With Service Pack 2, Microsoft introduces a new security feature which warns users before executing files that originate from an untrusted location (zone) such as the Internet.
There are two flaws in the implementation of this feature: a cmd issue and the caching of ZoneIDs in Windows Explorer. The Windows command shell cmd ignores zone information and starts executables without warnings. Virus authors could use this to spread viruses despite the new security features of SP2.
Windows Explorer does not update zone information properly when files are overwritten. So it can be tricked to execute files from the internet without warning.
Internet Explorer and Outlook Express mark files that are downloaded from the internet or saved from an e-mail with a Zone Identifier (ZoneID), which reflects the security zone from which it originates. The ZoneIDs correspond to the Internet Explorer security zones. This information is saved in an Additional Data Stream (ADS) of the file. ADS are a feature of the NTFS filesystem. ADS with ZoneIDs are named Zone.Identifier and can be viewed and modified with Notepad by opening ":Zone.Identifier".
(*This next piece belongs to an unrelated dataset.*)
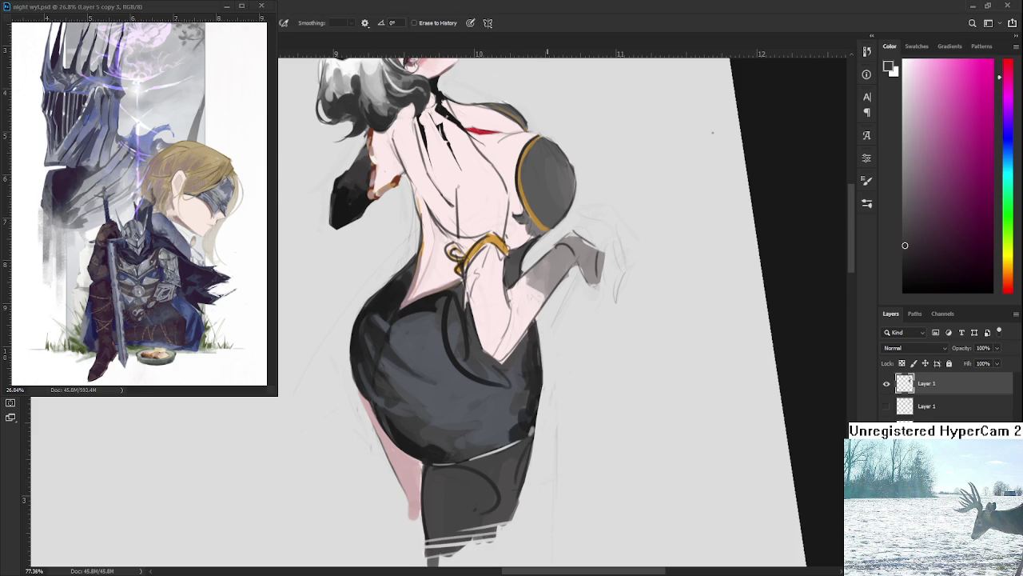
left_click_drag(538, 379, 538, 426)
scroll(553, 442, "down", 5)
When a user tries to execute a file downloaded from the internet and therefore has been given ZoneID=3 at a later point, he is prompted with a warning. The ADS is persistent even if the file is moved, as long as it stays on NTFS drives. Windows built-in ZIP utilities honor ZoneIDs and for example do not extract executable files from archives with a ZoneID greater than or equal to 3.
1. The cmd Issue
The command shell cmd.exe ignores the ZoneID of files. The command
cmd /c evil.exe
executes the file evil.exe without warning, regardless of its ZoneID. Even worse: If an executable file is saved as evil.gif, the command
cmd /c evil.gif
will launch the programm without any warning despite its ZoneID being 3. This is true for any file extension. The execution of files through cmd regardless of its extension is not new in SP2. It works with every version of Windows XP.
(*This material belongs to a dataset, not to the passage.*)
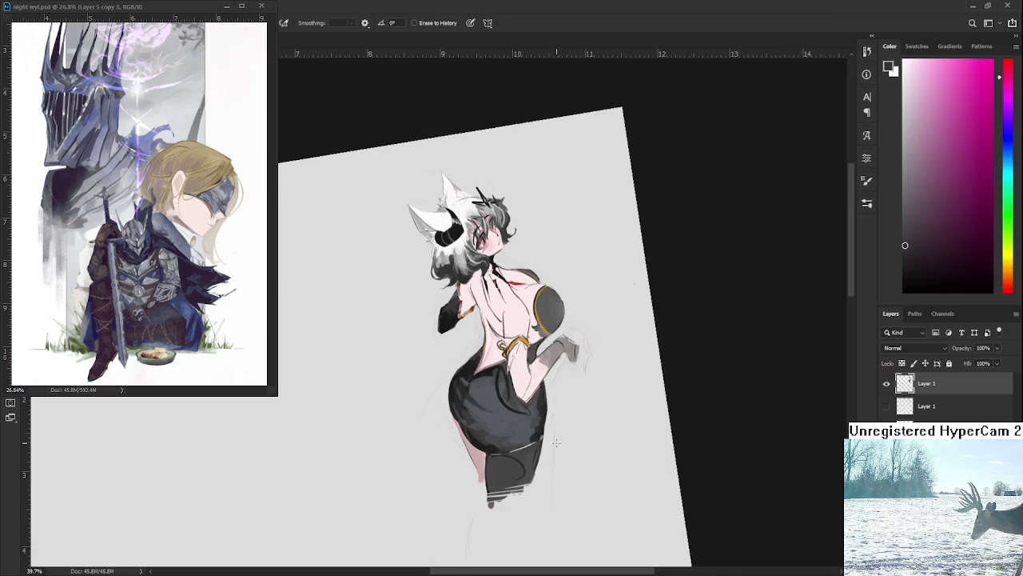
scroll(560, 392, "up", 3)
scroll(549, 393, "up", 2)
Note: By default users are not allowed to save "dangerous" files (i.e. files with extensions like .exe) in Outlook Express. But they can save executables with other file extensions such as .gif. Explorer and Outlook Express display them as image. Opening (i.e. double clicking) those files in Explorer results in the launch of the registered file handler, in this case the image viewer.
Exploitation of this issue reqeuires some user interaction -- at least as long as nobody comes up with a way to execute cmd.exe with parameters from within Outlook Express or Internet Explorer. But viruses doing "social engeneering" are a common place by now. Bagle & Co asked users to enter a password to decode encrypted attachments. Therefore a virus author could create an e-mail worm like this:
attached you find the copy of your access data you
requested. For security reasons, the file is scrambled
and can only be viewed with cmd. To view it, save the
attached file, execute "cmd" from the start menu,
drag&drop the file into the new window and hit
return. cmd will descramble the file for you.
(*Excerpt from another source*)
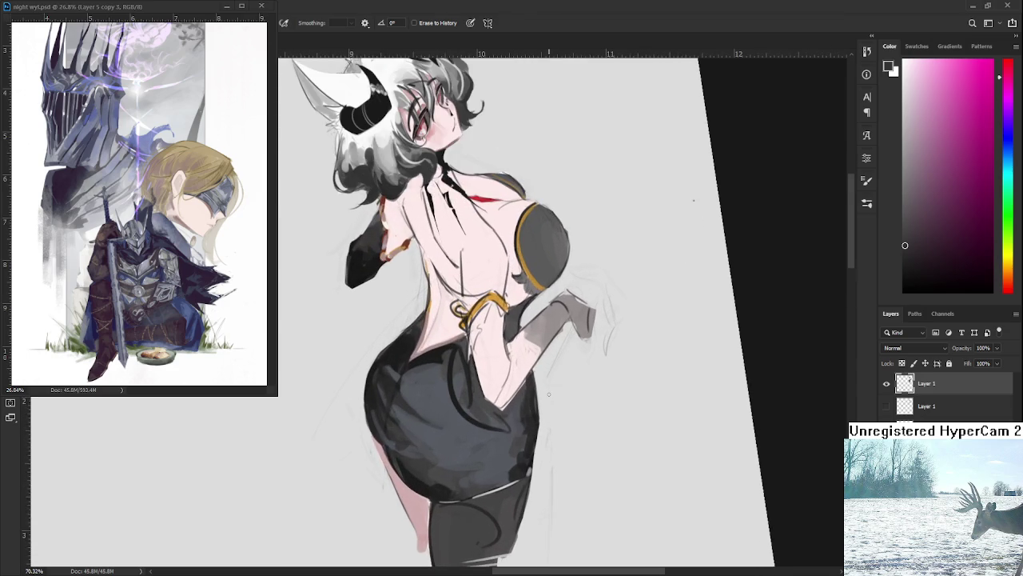
scroll(551, 394, "down", 5)
scroll(551, 394, "up", 4)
If the user follows these instructions, the attached file is executed without any warning.
This might even deceive some of the more experienced users, because they do not expect files with extensions like "gif" to carry executable content and to be executed in such a simple manner.
Additionally this method will evade some antivirus software, which only scans/blocks files with extensions which it knows to be potentially dangerous.